Repeat every entry below exactly as given.

=-=-=

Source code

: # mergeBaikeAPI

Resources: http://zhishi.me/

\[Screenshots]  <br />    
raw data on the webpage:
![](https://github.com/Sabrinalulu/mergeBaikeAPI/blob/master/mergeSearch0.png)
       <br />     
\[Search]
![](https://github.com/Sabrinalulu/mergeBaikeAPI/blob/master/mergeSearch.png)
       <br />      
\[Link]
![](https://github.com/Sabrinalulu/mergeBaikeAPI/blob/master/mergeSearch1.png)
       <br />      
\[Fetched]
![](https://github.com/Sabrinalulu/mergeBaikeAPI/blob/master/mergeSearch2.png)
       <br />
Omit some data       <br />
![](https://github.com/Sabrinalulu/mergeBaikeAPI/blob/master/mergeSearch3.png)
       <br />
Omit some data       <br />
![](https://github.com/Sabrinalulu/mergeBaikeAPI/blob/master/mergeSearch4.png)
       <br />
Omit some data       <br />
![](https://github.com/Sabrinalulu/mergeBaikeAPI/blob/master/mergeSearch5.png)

=-=-=

**THE ANSWER:**
Source code

: # mergeBaikeAPI

Resources: http://zhishi.me/

\[Screenshots]  <br />    
raw data on the webpage:
![](https://github.com/Sabrinalulu/mergeBaikeAPI/blob/master/mergeSearch0.png)
       <br />     
\[Search]
![](https://github.com/Sabrinalulu/mergeBaikeAPI/blob/master/mergeSearch.png)
       <br />      
\[Link]
![](https://github.com/Sabrinalulu/mergeBaikeAPI/blob/master/mergeSearch1.png)
       <br />      
\[Fetched]
![](https://github.com/Sabrinalulu/mergeBaikeAPI/blob/master/mergeSearch2.png)
       <br />
Omit some data       <br />
![](https://github.com/Sabrinalulu/mergeBaikeAPI/blob/master/mergeSearch3.png)
       <br />
Omit some data       <br />
![](https://github.com/Sabrinalulu/mergeBaikeAPI/blob/master/mergeSearch4.png)
       <br />
Omit some data       <br />
![](https://github.com/Sabrinalulu/mergeBaikeAPI/blob/master/mergeSearch5.png)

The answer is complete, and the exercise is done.